Source material below:
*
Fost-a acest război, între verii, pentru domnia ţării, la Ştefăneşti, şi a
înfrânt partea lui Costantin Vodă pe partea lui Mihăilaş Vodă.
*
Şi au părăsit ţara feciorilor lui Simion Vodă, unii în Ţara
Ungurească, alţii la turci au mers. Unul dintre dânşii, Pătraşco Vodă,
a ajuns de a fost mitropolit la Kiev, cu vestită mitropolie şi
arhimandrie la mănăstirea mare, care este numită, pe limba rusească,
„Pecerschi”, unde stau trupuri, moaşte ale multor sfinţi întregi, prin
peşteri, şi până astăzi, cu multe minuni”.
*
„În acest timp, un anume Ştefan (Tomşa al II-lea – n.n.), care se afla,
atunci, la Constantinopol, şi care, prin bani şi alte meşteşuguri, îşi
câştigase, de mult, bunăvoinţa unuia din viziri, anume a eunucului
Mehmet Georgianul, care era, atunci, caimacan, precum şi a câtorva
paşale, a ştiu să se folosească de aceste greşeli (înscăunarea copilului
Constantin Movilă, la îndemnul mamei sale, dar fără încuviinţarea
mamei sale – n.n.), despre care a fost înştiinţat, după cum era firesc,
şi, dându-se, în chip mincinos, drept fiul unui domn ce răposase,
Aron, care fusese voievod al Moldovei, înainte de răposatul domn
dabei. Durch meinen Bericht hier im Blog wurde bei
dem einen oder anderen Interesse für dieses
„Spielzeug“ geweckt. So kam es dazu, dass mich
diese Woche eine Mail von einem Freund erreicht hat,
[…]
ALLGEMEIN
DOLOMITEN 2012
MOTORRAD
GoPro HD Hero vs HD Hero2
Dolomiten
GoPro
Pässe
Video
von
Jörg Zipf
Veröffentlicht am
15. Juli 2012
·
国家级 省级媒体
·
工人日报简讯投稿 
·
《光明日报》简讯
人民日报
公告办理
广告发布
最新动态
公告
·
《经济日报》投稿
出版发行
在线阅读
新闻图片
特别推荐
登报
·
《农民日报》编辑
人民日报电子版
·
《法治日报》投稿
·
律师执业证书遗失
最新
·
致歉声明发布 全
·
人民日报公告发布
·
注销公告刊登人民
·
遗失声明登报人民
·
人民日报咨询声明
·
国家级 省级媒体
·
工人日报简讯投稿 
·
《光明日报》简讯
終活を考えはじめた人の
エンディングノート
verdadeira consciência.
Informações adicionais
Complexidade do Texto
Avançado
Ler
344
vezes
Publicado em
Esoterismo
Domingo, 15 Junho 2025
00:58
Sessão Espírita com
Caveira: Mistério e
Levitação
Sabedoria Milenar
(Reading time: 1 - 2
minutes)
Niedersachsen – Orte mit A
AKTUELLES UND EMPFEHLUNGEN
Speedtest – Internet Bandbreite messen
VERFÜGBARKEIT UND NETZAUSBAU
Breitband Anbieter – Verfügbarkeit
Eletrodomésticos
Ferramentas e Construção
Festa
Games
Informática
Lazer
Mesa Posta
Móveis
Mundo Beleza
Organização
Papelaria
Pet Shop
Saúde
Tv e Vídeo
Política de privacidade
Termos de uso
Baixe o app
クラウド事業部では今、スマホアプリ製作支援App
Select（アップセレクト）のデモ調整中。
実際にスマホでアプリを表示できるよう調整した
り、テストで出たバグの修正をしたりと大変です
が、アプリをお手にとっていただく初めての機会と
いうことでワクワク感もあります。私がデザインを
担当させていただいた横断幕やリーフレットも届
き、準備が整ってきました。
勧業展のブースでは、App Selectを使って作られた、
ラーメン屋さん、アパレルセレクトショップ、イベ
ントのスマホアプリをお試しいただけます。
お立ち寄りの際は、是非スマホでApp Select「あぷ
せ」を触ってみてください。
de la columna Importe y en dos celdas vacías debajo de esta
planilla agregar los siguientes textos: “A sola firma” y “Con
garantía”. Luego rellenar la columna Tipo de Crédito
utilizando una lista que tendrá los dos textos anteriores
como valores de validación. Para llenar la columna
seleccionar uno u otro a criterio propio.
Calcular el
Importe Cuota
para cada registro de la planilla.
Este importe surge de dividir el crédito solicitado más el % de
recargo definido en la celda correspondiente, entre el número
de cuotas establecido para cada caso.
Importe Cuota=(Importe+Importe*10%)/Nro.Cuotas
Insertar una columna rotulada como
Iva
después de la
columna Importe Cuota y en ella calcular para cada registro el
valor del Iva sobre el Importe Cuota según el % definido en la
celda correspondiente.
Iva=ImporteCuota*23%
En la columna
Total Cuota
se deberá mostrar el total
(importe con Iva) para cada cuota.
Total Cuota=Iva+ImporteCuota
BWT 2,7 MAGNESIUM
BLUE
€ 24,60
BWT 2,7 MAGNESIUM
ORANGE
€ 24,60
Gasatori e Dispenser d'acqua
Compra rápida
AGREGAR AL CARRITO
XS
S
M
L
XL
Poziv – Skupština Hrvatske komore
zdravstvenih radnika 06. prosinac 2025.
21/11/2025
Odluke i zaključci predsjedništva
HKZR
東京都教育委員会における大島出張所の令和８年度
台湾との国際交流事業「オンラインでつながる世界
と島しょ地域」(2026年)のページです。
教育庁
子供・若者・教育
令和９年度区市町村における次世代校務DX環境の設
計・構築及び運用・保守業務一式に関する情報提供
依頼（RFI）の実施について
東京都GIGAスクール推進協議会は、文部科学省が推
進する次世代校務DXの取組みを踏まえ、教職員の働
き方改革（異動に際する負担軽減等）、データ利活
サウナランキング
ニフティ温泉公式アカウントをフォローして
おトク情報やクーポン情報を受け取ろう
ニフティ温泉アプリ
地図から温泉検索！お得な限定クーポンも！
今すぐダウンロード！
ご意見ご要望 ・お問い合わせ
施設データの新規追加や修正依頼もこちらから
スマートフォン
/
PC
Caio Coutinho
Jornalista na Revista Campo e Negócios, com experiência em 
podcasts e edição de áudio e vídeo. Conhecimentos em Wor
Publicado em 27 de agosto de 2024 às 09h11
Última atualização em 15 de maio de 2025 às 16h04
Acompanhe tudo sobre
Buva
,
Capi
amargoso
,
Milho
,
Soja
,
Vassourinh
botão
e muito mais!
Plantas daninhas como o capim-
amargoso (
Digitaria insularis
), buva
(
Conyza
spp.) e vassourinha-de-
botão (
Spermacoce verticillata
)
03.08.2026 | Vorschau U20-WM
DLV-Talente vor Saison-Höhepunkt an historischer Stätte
End of Source material.
Exercise goal
Write out the material again, exactly as shown above.

Task response
*
Fost-a acest război, între verii, pentru domnia ţării, la Ştefăneşti, şi a
înfrânt partea lui Costantin Vodă pe partea lui Mihăilaş Vodă.
*
Şi au părăsit ţara feciorilor lui Simion Vodă, unii în Ţara
Ungurească, alţii la turci au mers. Unul dintre dânşii, Pătraşco Vodă,
a ajuns de a fost mitropolit la Kiev, cu vestită mitropolie şi
arhimandrie la mănăstirea mare, care este numită, pe limba rusească,
„Pecerschi”, unde stau trupuri, moaşte ale multor sfinţi întregi, prin
peşteri, şi până astăzi, cu multe minuni”.
*
„În acest timp, un anume Ştefan (Tomşa al II-lea – n.n.), care se afla,
atunci, la Constantinopol, şi care, prin bani şi alte meşteşuguri, îşi
câştigase, de mult, bunăvoinţa unuia din viziri, anume a eunucului
Mehmet Georgianul, care era, atunci, caimacan, precum şi a câtorva
paşale, a ştiu să se folosească de aceste greşeli (înscăunarea copilului
Constantin Movilă, la îndemnul mamei sale, dar fără încuviinţarea
mamei sale – n.n.), despre care a fost înştiinţat, după cum era firesc,
şi, dându-se, în chip mincinos, drept fiul unui domn ce răposase,
Aron, care fusese voievod al Moldovei, înainte de răposatul domn
dabei. Durch meinen Bericht hier im Blog wurde bei
dem einen oder anderen Interesse für dieses
„Spielzeug“ geweckt. So kam es dazu, dass mich
diese Woche eine Mail von einem Freund erreicht hat,
[…]
ALLGEMEIN
DOLOMITEN 2012
MOTORRAD
GoPro HD Hero vs HD Hero2
Dolomiten
GoPro
Pässe
Video
von
Jörg Zipf
Veröffentlicht am
15. Juli 2012
·
国家级 省级媒体
·
工人日报简讯投稿 
·
《光明日报》简讯
人民日报
公告办理
广告发布
最新动态
公告
·
《经济日报》投稿
出版发行
在线阅读
新闻图片
特别推荐
登报
·
《农民日报》编辑
人民日报电子版
·
《法治日报》投稿
·
律师执业证书遗失
最新
·
致歉声明发布 全
·
人民日报公告发布
·
注销公告刊登人民
·
遗失声明登报人民
·
人民日报咨询声明
·
国家级 省级媒体
·
工人日报简讯投稿 
·
《光明日报》简讯
終活を考えはじめた人の
エンディングノート
verdadeira consciência.
Informações adicionais
Complexidade do Texto
Avançado
Ler
344
vezes
Publicado em
Esoterismo
Domingo, 15 Junho 2025
00:58
Sessão Espírita com
Caveira: Mistério e
Levitação
Sabedoria Milenar
(Reading time: 1 - 2
minutes)
Niedersachsen – Orte mit A
AKTUELLES UND EMPFEHLUNGEN
Speedtest – Internet Bandbreite messen
VERFÜGBARKEIT UND NETZAUSBAU
Breitband Anbieter – Verfügbarkeit
Eletrodomésticos
Ferramentas e Construção
Festa
Games
Informática
Lazer
Mesa Posta
Móveis
Mundo Beleza
Organização
Papelaria
Pet Shop
Saúde
Tv e Vídeo
Política de privacidade
Termos de uso
Baixe o app
クラウド事業部では今、スマホアプリ製作支援App
Select（アップセレクト）のデモ調整中。
実際にスマホでアプリを表示できるよう調整した
り、テストで出たバグの修正をしたりと大変です
が、アプリをお手にとっていただく初めての機会と
いうことでワクワク感もあります。私がデザインを
担当させていただいた横断幕やリーフレットも届
き、準備が整ってきました。
勧業展のブースでは、App Selectを使って作られた、
ラーメン屋さん、アパレルセレクトショップ、イベ
ントのスマホアプリをお試しいただけます。
お立ち寄りの際は、是非スマホでApp Select「あぷ
せ」を触ってみてください。
de la columna Importe y en dos celdas vacías debajo de esta
planilla agregar los siguientes textos: “A sola firma” y “Con
garantía”. Luego rellenar la columna Tipo de Crédito
utilizando una lista que tendrá los dos textos anteriores
como valores de validación. Para llenar la columna
seleccionar uno u otro a criterio propio.
Calcular el
Importe Cuota
para cada registro de la planilla.
Este importe surge de dividir el crédito solicitado más el % de
recargo definido en la celda correspondiente, entre el número
de cuotas establecido para cada caso.
Importe Cuota=(Importe+Importe*10%)/Nro.Cuotas
Insertar una columna rotulada como
Iva
después de la
columna Importe Cuota y en ella calcular para cada registro el
valor del Iva sobre el Importe Cuota según el % definido en la
celda correspondiente.
Iva=ImporteCuota*23%
En la columna
Total Cuota
se deberá mostrar el total
(importe con Iva) para cada cuota.
Total Cuota=Iva+ImporteCuota
BWT 2,7 MAGNESIUM
BLUE
€ 24,60
BWT 2,7 MAGNESIUM
ORANGE
€ 24,60
Gasatori e Dispenser d'acqua
Compra rápida
AGREGAR AL CARRITO
XS
S
M
L
XL
Poziv – Skupština Hrvatske komore
zdravstvenih radnika 06. prosinac 2025.
21/11/2025
Odluke i zaključci predsjedništva
HKZR
東京都教育委員会における大島出張所の令和８年度
台湾との国際交流事業「オンラインでつながる世界
と島しょ地域」(2026年)のページです。
教育庁
子供・若者・教育
令和９年度区市町村における次世代校務DX環境の設
計・構築及び運用・保守業務一式に関する情報提供
依頼（RFI）の実施について
東京都GIGAスクール推進協議会は、文部科学省が推
進する次世代校務DXの取組みを踏まえ、教職員の働
き方改革（異動に際する負担軽減等）、データ利活
サウナランキング
ニフティ温泉公式アカウントをフォローして
おトク情報やクーポン情報を受け取ろう
ニフティ温泉アプリ
地図から温泉検索！お得な限定クーポンも！
今すぐダウンロード！
ご意見ご要望 ・お問い合わせ
施設データの新規追加や修正依頼もこちらから
スマートフォン
/
PC
Caio Coutinho
Jornalista na Revista Campo e Negócios, com experiência em 
podcasts e edição de áudio e vídeo. Conhecimentos em Wor
Publicado em 27 de agosto de 2024 às 09h11
Última atualização em 15 de maio de 2025 às 16h04
Acompanhe tudo sobre
Buva
,
Capi
amargoso
,
Milho
,
Soja
,
Vassourinh
botão
e muito mais!
Plantas daninhas como o capim-
amargoso (
Digitaria insularis
), buva
(
Conyza
spp.) e vassourinha-de-
botão (
Spermacoce verticillata
)
03.08.2026 | Vorschau U20-WM
DLV-Talente vor Saison-Höhepunkt an historischer Stätte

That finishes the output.